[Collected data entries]
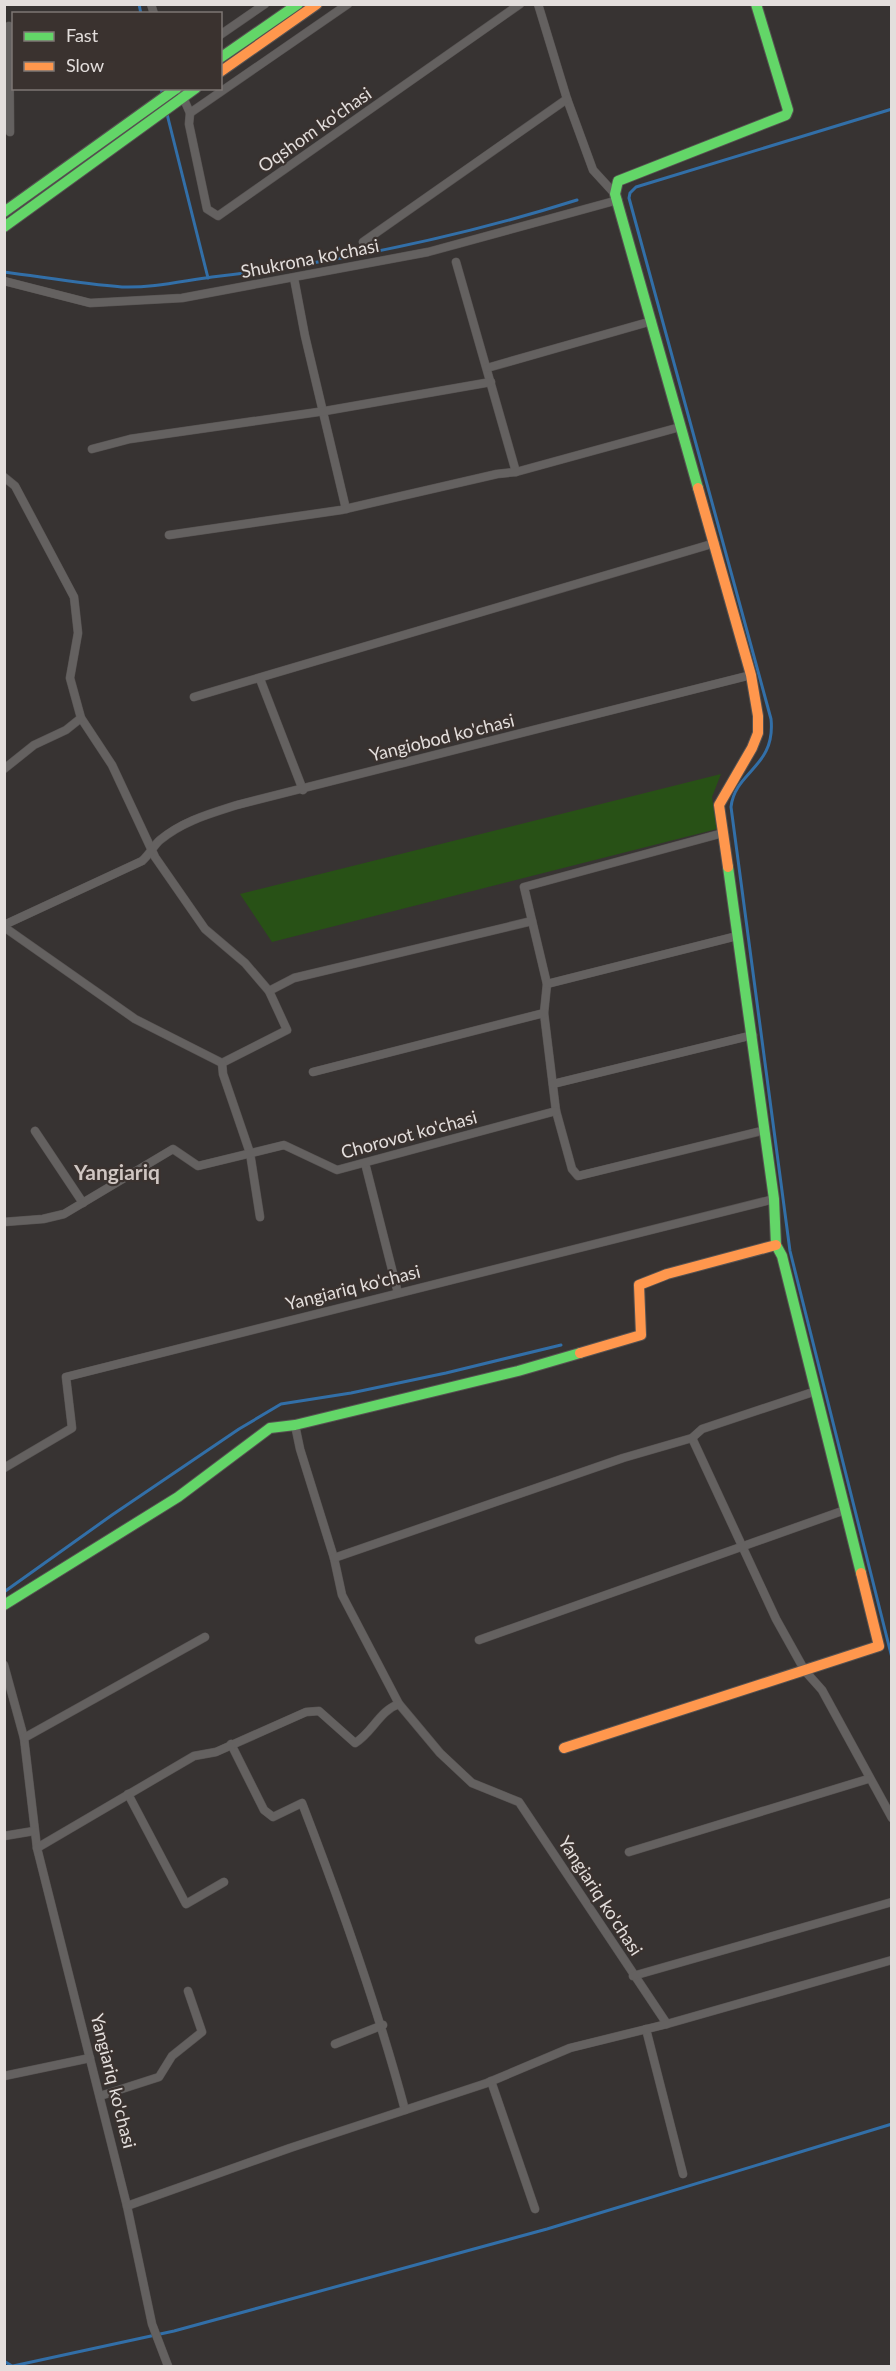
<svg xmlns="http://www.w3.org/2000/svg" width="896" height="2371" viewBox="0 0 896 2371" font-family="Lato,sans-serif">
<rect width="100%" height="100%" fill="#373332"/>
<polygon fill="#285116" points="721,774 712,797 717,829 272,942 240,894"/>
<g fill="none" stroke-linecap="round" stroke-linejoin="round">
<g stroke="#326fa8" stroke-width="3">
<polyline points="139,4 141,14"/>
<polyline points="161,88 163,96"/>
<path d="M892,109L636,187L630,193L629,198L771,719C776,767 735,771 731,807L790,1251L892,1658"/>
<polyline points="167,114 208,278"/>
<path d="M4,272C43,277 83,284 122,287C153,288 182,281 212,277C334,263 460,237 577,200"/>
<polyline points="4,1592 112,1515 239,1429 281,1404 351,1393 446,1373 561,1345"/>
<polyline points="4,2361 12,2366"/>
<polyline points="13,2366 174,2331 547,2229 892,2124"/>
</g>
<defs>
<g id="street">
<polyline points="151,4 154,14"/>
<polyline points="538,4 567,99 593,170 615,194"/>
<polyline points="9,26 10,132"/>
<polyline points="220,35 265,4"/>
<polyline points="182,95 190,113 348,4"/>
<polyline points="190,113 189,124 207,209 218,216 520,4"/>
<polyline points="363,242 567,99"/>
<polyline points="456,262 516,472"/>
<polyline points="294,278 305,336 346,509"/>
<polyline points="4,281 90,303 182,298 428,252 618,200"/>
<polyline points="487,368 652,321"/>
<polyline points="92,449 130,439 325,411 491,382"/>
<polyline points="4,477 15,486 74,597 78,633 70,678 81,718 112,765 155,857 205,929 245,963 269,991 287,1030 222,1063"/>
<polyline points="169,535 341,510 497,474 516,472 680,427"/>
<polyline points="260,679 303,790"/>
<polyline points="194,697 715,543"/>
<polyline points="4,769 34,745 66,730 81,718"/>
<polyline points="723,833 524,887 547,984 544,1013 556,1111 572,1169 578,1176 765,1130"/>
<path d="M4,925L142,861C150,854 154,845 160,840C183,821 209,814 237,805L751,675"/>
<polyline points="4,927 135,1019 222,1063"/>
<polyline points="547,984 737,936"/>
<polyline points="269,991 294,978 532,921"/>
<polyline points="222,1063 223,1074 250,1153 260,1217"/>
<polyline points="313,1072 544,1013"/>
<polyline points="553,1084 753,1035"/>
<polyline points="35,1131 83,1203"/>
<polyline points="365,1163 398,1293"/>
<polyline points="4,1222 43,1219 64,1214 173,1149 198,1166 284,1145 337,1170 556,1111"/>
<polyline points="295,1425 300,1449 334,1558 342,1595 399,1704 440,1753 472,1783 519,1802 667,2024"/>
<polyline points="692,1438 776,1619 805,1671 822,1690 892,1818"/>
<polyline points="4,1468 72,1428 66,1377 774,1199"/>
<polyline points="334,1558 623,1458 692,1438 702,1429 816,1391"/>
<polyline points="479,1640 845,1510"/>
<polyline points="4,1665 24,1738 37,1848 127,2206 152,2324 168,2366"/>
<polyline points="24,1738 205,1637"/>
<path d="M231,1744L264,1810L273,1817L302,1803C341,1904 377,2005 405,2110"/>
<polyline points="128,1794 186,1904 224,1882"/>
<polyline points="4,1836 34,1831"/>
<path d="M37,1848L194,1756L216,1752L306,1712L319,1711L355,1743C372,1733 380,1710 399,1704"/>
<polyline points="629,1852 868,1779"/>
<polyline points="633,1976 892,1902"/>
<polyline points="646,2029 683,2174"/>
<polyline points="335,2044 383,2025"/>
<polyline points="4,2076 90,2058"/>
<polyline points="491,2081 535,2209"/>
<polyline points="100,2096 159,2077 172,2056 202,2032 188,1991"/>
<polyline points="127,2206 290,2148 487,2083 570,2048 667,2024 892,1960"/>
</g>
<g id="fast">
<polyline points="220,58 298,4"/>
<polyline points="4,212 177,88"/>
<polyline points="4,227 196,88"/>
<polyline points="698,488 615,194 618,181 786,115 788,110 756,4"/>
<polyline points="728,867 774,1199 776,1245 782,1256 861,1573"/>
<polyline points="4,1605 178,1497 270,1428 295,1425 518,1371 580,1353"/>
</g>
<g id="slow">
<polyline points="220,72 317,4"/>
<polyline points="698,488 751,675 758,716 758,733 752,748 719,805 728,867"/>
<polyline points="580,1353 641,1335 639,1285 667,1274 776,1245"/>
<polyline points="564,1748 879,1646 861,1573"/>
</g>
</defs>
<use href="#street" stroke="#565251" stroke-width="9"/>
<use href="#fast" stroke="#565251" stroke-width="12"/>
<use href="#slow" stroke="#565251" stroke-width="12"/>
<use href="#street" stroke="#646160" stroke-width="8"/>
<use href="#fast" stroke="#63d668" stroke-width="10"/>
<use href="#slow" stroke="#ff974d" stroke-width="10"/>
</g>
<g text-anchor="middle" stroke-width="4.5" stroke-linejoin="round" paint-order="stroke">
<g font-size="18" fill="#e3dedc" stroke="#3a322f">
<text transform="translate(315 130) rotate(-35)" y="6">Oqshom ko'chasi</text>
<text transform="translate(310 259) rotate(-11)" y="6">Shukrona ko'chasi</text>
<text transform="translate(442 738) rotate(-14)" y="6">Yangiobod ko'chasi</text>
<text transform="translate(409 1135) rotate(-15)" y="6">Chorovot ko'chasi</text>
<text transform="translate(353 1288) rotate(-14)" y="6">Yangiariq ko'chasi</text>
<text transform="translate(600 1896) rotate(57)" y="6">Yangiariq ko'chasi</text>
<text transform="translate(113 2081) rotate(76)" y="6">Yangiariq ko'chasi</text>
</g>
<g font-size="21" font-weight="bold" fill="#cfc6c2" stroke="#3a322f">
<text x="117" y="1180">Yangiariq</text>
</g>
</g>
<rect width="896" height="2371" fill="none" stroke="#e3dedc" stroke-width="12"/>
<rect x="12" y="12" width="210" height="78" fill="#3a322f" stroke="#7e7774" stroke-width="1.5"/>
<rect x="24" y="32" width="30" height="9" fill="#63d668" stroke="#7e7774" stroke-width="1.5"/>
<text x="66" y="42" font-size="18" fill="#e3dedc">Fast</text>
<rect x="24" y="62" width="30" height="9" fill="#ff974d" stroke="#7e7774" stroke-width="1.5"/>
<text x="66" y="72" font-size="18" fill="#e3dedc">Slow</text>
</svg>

### YOUR GOAL
Set down the lines of the records above exactly, apart from the pictures.

### ANSWER FOR THIS EXERCISE
<svg xmlns="http://www.w3.org/2000/svg" width="896" height="2371" viewBox="0 0 896 2371" font-family="Lato,sans-serif">
<rect width="100%" height="100%" fill="#373332"/>
<polygon fill="#285116" points="721,774 712,797 717,829 272,942 240,894"/>
<g fill="none" stroke-linecap="round" stroke-linejoin="round">
<g stroke="#326fa8" stroke-width="3">
<polyline points="139,4 141,14"/>
<polyline points="161,88 163,96"/>
<path d="M892,109L636,187L630,193L629,198L771,719C776,767 735,771 731,807L790,1251L892,1658"/>
<polyline points="167,114 208,278"/>
<path d="M4,272C43,277 83,284 122,287C153,288 182,281 212,277C334,263 460,237 577,200"/>
<polyline points="4,1592 112,1515 239,1429 281,1404 351,1393 446,1373 561,1345"/>
<polyline points="4,2361 12,2366"/>
<polyline points="13,2366 174,2331 547,2229 892,2124"/>
</g>
<defs>
<g id="street">
<polyline points="151,4 154,14"/>
<polyline points="538,4 567,99 593,170 615,194"/>
<polyline points="9,26 10,132"/>
<polyline points="220,35 265,4"/>
<polyline points="182,95 190,113 348,4"/>
<polyline points="190,113 189,124 207,209 218,216 520,4"/>
<polyline points="363,242 567,99"/>
<polyline points="456,262 516,472"/>
<polyline points="294,278 305,336 346,509"/>
<polyline points="4,281 90,303 182,298 428,252 618,200"/>
<polyline points="487,368 652,321"/>
<polyline points="92,449 130,439 325,411 491,382"/>
<polyline points="4,477 15,486 74,597 78,633 70,678 81,718 112,765 155,857 205,929 245,963 269,991 287,1030 222,1063"/>
<polyline points="169,535 341,510 497,474 516,472 680,427"/>
<polyline points="260,679 303,790"/>
<polyline points="194,697 715,543"/>
<polyline points="4,769 34,745 66,730 81,718"/>
<polyline points="723,833 524,887 547,984 544,1013 556,1111 572,1169 578,1176 765,1130"/>
<path d="M4,925L142,861C150,854 154,845 160,840C183,821 209,814 237,805L751,675"/>
<polyline points="4,927 135,1019 222,1063"/>
<polyline points="547,984 737,936"/>
<polyline points="269,991 294,978 532,921"/>
<polyline points="222,1063 223,1074 250,1153 260,1217"/>
<polyline points="313,1072 544,1013"/>
<polyline points="553,1084 753,1035"/>
<polyline points="35,1131 83,1203"/>
<polyline points="365,1163 398,1293"/>
<polyline points="4,1222 43,1219 64,1214 173,1149 198,1166 284,1145 337,1170 556,1111"/>
<polyline points="295,1425 300,1449 334,1558 342,1595 399,1704 440,1753 472,1783 519,1802 667,2024"/>
<polyline points="692,1438 776,1619 805,1671 822,1690 892,1818"/>
<polyline points="4,1468 72,1428 66,1377 774,1199"/>
<polyline points="334,1558 623,1458 692,1438 702,1429 816,1391"/>
<polyline points="479,1640 845,1510"/>
<polyline points="4,1665 24,1738 37,1848 127,2206 152,2324 168,2366"/>
<polyline points="24,1738 205,1637"/>
<path d="M231,1744L264,1810L273,1817L302,1803C341,1904 377,2005 405,2110"/>
<polyline points="128,1794 186,1904 224,1882"/>
<polyline points="4,1836 34,1831"/>
<path d="M37,1848L194,1756L216,1752L306,1712L319,1711L355,1743C372,1733 380,1710 399,1704"/>
<polyline points="629,1852 868,1779"/>
<polyline points="633,1976 892,1902"/>
<polyline points="646,2029 683,2174"/>
<polyline points="335,2044 383,2025"/>
<polyline points="4,2076 90,2058"/>
<polyline points="491,2081 535,2209"/>
<polyline points="100,2096 159,2077 172,2056 202,2032 188,1991"/>
<polyline points="127,2206 290,2148 487,2083 570,2048 667,2024 892,1960"/>
</g>
<g id="fast">
<polyline points="220,58 298,4"/>
<polyline points="4,212 177,88"/>
<polyline points="4,227 196,88"/>
<polyline points="698,488 615,194 618,181 786,115 788,110 756,4"/>
<polyline points="728,867 774,1199 776,1245 782,1256 861,1573"/>
<polyline points="4,1605 178,1497 270,1428 295,1425 518,1371 580,1353"/>
</g>
<g id="slow">
<polyline points="220,72 317,4"/>
<polyline points="698,488 751,675 758,716 758,733 752,748 719,805 728,867"/>
<polyline points="580,1353 641,1335 639,1285 667,1274 776,1245"/>
<polyline points="564,1748 879,1646 861,1573"/>
</g>
</defs>
<use href="#street" stroke="#565251" stroke-width="9"/>
<use href="#fast" stroke="#565251" stroke-width="12"/>
<use href="#slow" stroke="#565251" stroke-width="12"/>
<use href="#street" stroke="#646160" stroke-width="8"/>
<use href="#fast" stroke="#63d668" stroke-width="10"/>
<use href="#slow" stroke="#ff974d" stroke-width="10"/>
</g>
<g text-anchor="middle" stroke-width="4.5" stroke-linejoin="round" paint-order="stroke">
<g font-size="18" fill="#e3dedc" stroke="#3a322f">
<text transform="translate(315 130) rotate(-35)" y="6">Oqshom ko'chasi</text>
<text transform="translate(310 259) rotate(-11)" y="6">Shukrona ko'chasi</text>
<text transform="translate(442 738) rotate(-14)" y="6">Yangiobod ko'chasi</text>
<text transform="translate(409 1135) rotate(-15)" y="6">Chorovot ko'chasi</text>
<text transform="translate(353 1288) rotate(-14)" y="6">Yangiariq ko'chasi</text>
<text transform="translate(600 1896) rotate(57)" y="6">Yangiariq ko'chasi</text>
<text transform="translate(113 2081) rotate(76)" y="6">Yangiariq ko'chasi</text>
</g>
<g font-size="21" font-weight="bold" fill="#cfc6c2" stroke="#3a322f">
<text x="117" y="1180">Yangiariq</text>
</g>
</g>
<rect width="896" height="2371" fill="none" stroke="#e3dedc" stroke-width="12"/>
<rect x="12" y="12" width="210" height="78" fill="#3a322f" stroke="#7e7774" stroke-width="1.5"/>
<rect x="24" y="32" width="30" height="9" fill="#63d668" stroke="#7e7774" stroke-width="1.5"/>
<text x="66" y="42" font-size="18" fill="#e3dedc">Fast</text>
<rect x="24" y="62" width="30" height="9" fill="#ff974d" stroke="#7e7774" stroke-width="1.5"/>
<text x="66" y="72" font-size="18" fill="#e3dedc">Slow</text>
</svg>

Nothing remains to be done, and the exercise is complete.